本記事の内容
パソコン仕事の集中しすぎ防止のため、一定時間デスクに座り続けると休憩のタイミングを知らせてくれるアラームをMicroPythonで作成しました。
仕事デスクに置いても怪しくないように、人体赤外線センサはぬいぐるみの中に隠しこんでいます。さらに、世界最小マイコンボード「Seeeduino xiao」を活用して、業界初(??)ぬいぐるみのIoT化を実現させました。(要するに、ただのロボット?)
そもそもマイコンボードとは何?
マイコンボードとは、プログラム開発に最低限必要なハードウェアを組み込んだ基盤です。強引に例えるなら、ロボットの外身です。
WindowsやMacのパソコンを使用してマイコンボードにプログラムコードを書き込むことで、所定の反応と動作を命じることができます。すなわち、ロボットへの命令書き込みです。
今回は、マイコンボードに人体赤外線センサを取り付け、1時間以上パソコンの前に居続けると、赤LEDの点滅でアラートを発するプログラムコードを作成しました。人体赤外線センサはぬいぐるみの中に組み込んでいますので、怪しさはゼロになっています。。。
必要なもの
- Seeeduino xiao:790円(もしくは、Raspberry Pi Pico:580円)
- 人体赤外線センサHC-SR501:200円
- 100均のぬいぐるみ:110円(写真は既に人体赤外線センサHC-SR501埋め込み済です)
当初はマイコンボードをぬいぐるみの中に入れようと考えていましたが、ぬいぐるみの内部が意外と狭かったため諦めました。
そのため、Seeeduino xiaoより大きなRaspberry Pi Picoでも一応は問題ありません。ただし、Seeeduino xiaoの方が標準LEDで表現できる色が豊富なため、今回はxiaoを使用していきます。
Seeeduino xiaoのセットアップ
Seeeduino xiaoのセットアップかLED点灯までの手順は、前回の記事を参照ください。よくあるPC上で認識されない落とし穴にはまらないよう、丁寧に解説しています。
人体赤外線センサHC-SR501との接続
Seeeduino xiaoと人体赤外線センサHC-SR501の接続は、以下の配線の通りです。
Seeeduino xiao | HC-SR501 |
5V | Power |
P3 | High/Low Output |
GND | GND |
人体赤外線センサHC-SR501の真ん中ピン「High/Low Output」は、Seeeduino xiaoのその他空いているピンでも問題ありません。今回はSeeeduino xiaoのピンヘッダを片面のみの実装で済むように、使用するピンを全て右側にするべく、P3を使用しています。

作業指示 A: 本文によると、当初考えていたマイコンボードをぬいぐるみの中に入れる案を諦めたのはなぜですか。
作業指示 B: ぬいぐるみを使った休憩アラームの記事について、本文の最後の段落に続く部分を書きなさい。

保存項目:
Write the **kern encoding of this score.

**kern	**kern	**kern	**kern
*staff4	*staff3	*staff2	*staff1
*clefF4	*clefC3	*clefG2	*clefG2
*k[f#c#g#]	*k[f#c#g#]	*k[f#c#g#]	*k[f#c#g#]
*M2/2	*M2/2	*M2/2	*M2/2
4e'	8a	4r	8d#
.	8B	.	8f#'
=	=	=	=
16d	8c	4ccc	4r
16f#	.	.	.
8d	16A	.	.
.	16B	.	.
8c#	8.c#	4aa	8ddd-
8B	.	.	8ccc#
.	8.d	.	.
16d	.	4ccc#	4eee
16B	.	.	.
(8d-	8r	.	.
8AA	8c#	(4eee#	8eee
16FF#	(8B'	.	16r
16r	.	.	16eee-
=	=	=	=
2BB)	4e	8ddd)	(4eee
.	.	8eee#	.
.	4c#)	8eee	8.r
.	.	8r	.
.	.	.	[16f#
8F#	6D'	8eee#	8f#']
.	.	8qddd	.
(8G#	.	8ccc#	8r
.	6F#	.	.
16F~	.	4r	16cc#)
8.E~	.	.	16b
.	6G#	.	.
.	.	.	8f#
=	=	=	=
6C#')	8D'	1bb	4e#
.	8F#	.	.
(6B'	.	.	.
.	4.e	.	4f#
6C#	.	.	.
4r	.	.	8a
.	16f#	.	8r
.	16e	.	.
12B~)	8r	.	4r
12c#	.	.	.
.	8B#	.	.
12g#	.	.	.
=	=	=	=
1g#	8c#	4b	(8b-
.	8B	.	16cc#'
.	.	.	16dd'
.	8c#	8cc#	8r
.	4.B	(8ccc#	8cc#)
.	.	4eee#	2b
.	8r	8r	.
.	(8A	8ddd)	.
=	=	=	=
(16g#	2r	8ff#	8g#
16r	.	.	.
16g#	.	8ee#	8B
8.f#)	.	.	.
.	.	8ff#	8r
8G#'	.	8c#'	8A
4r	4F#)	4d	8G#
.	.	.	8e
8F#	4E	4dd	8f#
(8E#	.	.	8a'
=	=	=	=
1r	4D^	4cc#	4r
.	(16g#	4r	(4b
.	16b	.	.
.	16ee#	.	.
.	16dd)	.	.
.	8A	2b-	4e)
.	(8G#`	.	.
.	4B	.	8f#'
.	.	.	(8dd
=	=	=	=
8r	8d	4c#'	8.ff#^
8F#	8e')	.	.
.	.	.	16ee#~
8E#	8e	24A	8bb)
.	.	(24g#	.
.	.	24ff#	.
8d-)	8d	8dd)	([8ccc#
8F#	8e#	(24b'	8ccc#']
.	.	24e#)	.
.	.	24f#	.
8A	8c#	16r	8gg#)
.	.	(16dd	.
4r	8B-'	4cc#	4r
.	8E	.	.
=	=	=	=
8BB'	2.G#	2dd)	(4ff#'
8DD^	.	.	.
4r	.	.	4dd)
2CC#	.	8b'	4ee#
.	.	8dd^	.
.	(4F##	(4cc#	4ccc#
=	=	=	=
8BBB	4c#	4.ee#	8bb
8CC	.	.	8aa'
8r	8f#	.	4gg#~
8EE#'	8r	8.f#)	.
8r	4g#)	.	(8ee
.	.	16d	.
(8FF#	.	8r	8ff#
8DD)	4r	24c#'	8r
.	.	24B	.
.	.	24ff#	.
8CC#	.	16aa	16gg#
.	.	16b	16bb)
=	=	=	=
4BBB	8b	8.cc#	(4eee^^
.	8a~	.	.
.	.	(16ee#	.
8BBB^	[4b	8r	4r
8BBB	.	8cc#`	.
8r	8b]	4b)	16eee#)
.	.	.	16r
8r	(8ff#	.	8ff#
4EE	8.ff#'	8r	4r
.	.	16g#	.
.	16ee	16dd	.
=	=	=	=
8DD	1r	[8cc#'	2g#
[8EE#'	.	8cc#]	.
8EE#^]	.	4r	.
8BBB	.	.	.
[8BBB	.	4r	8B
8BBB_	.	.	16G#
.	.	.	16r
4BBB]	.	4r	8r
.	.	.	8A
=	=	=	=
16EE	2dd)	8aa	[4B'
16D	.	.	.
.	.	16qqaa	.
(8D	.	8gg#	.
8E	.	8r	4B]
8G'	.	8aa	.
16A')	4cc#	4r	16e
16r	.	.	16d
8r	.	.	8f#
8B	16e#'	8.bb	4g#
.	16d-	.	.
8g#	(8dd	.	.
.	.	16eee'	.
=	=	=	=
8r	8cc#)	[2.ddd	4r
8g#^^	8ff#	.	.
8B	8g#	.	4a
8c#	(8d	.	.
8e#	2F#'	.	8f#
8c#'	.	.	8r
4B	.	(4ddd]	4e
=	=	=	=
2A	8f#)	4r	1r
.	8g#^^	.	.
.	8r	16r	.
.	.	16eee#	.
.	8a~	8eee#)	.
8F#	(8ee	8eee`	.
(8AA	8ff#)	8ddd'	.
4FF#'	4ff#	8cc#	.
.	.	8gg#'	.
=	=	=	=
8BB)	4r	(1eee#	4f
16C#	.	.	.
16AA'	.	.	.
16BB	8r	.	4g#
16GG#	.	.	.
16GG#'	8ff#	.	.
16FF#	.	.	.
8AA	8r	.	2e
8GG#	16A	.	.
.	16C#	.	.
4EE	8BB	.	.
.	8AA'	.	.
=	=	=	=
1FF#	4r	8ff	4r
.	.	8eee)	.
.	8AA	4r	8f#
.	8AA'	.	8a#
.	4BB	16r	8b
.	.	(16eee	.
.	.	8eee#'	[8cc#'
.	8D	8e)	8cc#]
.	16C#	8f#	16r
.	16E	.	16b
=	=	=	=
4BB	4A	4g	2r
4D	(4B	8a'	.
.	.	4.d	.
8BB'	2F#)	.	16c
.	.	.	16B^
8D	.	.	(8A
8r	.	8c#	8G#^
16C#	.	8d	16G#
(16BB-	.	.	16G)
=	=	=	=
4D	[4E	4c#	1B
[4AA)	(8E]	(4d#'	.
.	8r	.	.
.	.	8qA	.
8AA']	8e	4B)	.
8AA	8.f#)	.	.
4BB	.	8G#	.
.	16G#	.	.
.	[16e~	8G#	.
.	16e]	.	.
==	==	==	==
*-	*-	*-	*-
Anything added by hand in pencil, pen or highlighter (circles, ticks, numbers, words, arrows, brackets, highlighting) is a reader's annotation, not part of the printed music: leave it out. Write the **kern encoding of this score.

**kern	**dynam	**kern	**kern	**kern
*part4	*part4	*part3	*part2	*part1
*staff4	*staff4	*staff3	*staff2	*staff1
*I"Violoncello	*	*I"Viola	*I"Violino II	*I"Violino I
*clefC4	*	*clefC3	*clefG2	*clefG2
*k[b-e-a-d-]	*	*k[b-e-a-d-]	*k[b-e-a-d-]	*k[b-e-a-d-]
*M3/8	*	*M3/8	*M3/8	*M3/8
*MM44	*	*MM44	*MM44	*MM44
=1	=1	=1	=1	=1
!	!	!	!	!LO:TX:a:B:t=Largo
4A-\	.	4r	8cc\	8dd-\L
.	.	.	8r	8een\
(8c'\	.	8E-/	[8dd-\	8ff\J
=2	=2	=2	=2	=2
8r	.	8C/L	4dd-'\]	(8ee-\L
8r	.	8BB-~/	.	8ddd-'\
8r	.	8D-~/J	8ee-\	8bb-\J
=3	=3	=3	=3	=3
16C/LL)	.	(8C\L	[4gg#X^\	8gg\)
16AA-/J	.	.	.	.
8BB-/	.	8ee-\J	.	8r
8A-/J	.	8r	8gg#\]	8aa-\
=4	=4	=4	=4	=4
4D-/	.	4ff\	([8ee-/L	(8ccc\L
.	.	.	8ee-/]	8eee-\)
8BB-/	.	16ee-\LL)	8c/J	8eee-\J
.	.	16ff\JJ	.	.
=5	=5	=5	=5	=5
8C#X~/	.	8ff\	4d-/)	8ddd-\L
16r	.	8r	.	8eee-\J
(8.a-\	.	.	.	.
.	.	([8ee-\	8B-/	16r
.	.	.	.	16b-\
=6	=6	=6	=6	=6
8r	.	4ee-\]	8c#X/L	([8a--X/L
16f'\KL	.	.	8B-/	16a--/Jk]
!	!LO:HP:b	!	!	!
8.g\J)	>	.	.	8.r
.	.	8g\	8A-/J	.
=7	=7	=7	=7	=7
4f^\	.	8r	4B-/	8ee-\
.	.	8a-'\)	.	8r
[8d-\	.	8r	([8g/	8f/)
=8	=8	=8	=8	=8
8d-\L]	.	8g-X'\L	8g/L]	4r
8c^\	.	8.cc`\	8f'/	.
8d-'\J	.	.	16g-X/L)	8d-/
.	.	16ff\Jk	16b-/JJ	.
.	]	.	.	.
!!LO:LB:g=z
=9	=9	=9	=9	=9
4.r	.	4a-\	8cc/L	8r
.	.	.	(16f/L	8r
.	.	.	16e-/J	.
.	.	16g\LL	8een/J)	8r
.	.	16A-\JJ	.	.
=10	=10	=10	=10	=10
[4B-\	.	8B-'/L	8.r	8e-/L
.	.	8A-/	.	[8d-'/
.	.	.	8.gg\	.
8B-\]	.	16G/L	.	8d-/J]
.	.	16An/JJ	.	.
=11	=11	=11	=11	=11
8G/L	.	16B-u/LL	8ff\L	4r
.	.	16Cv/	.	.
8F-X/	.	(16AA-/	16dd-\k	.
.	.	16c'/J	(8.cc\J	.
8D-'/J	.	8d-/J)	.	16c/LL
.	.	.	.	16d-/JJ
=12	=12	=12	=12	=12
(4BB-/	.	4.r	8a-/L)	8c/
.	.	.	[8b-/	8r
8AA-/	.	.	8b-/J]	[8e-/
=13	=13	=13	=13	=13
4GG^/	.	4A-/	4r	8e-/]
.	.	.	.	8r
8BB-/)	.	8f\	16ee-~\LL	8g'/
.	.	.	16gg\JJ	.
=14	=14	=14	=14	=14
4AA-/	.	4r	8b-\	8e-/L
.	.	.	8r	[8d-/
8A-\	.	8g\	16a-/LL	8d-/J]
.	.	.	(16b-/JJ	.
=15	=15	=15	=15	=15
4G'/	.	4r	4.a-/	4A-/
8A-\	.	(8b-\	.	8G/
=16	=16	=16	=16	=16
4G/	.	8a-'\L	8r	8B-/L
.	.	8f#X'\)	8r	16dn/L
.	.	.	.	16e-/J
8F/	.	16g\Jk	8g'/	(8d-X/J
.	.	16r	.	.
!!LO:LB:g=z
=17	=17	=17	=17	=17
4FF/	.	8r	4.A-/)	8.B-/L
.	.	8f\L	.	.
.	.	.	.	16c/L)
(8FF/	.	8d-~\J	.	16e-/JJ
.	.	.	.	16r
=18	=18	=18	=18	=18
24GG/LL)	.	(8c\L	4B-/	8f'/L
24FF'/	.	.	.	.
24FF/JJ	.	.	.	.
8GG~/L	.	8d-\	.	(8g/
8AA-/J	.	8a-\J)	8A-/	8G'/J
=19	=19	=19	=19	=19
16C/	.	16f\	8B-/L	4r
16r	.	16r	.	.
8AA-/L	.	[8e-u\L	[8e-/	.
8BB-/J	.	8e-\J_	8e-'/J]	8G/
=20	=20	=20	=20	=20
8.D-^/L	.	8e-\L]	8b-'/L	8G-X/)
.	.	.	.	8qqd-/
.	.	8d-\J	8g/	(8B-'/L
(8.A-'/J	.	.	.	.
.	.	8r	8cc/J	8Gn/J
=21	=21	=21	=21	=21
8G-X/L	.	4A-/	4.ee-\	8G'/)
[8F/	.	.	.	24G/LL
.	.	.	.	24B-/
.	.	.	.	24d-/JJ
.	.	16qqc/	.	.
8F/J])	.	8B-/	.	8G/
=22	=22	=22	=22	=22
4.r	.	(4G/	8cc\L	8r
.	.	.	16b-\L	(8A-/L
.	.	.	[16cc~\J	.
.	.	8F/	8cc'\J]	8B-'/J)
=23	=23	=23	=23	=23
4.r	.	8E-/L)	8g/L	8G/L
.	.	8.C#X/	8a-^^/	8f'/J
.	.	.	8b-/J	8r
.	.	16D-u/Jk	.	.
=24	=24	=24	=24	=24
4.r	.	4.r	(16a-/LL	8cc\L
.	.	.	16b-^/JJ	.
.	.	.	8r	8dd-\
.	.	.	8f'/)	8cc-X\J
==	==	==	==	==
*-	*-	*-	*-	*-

解答欄 A: ぬいぐるみの内部が意外と狭かったためです。

解答欄 B:
プログラムコードの作成
私のPython下手なおかげで、今回一番悩ませたのが、プログラムコードについてでした。まず、人体赤外線センサHC-SR501を使用したからには、人がいる/いないを検知して、LEDで出力する必要があります。
着席判定
- 検知あり(着席状態)⇒ LED(黄)
- 検知なし(離席状態)⇒ LED(青)
また、着席状態が一定時間続いた際は、アラートを発する必要があります。今回はアラートをLED(赤)の点滅で表現することとしました。
アラート判定
- 着席状態が一定時間以上 ⇒ LED(赤)
- 上記以外 ⇒ LED消灯
上記2種類の判定を交互に繰り返して、「最後に3分以上の休憩を取得してから、60分以上着席状態(離席3分未満は判定外)となった」際にLED(赤)が点滅する仕様としました。下図では上段が着席判定で、下段がアラート判定です。
人体赤外線センサHC-SR501は人が発する赤外線の光量変化を取得するため、着席中でもじっとしていると検知しません(離席状態と判定される)。そのために、このように煩雑な仕組みになっています。
上記の仕様をフローとしてまとめると、以下のようになります。これまた厄介なフローが完成しました。。。
そのようなフローをMicroPythonで作成すると、以下のようなコードになります。
from ws2812 import WS2812
from machine import Pin
import utime
import machine
power = machine.Pin(11,machine.Pin.OUT)
power.value(1)
BLACK = (0, 0, 0)
RED = (255, 0, 0)
YELLOW = (255, 150, 0)
GREEN = (0, 255, 0)
CYAN = (0, 255, 255)
BLUE = (0, 0, 255)
PURPLE = (180, 0, 255)
WHITE = (255, 255, 255)
led = WS2812(12,1)#WS2812(pin_num,led_count)
pir = Pin(3, Pin.IN, Pin.PULL_DOWN)
stay = 0 #maximum 3600s
rest = 0 #resttime 180s
def RestCheck(stay,rest):
if rest > 180:
return 0
else:
return stay
while True:
print("stay is "+str(stay)+",rest is "+str(rest))
if stay < 3600:
led.pixels_fill(BLACK)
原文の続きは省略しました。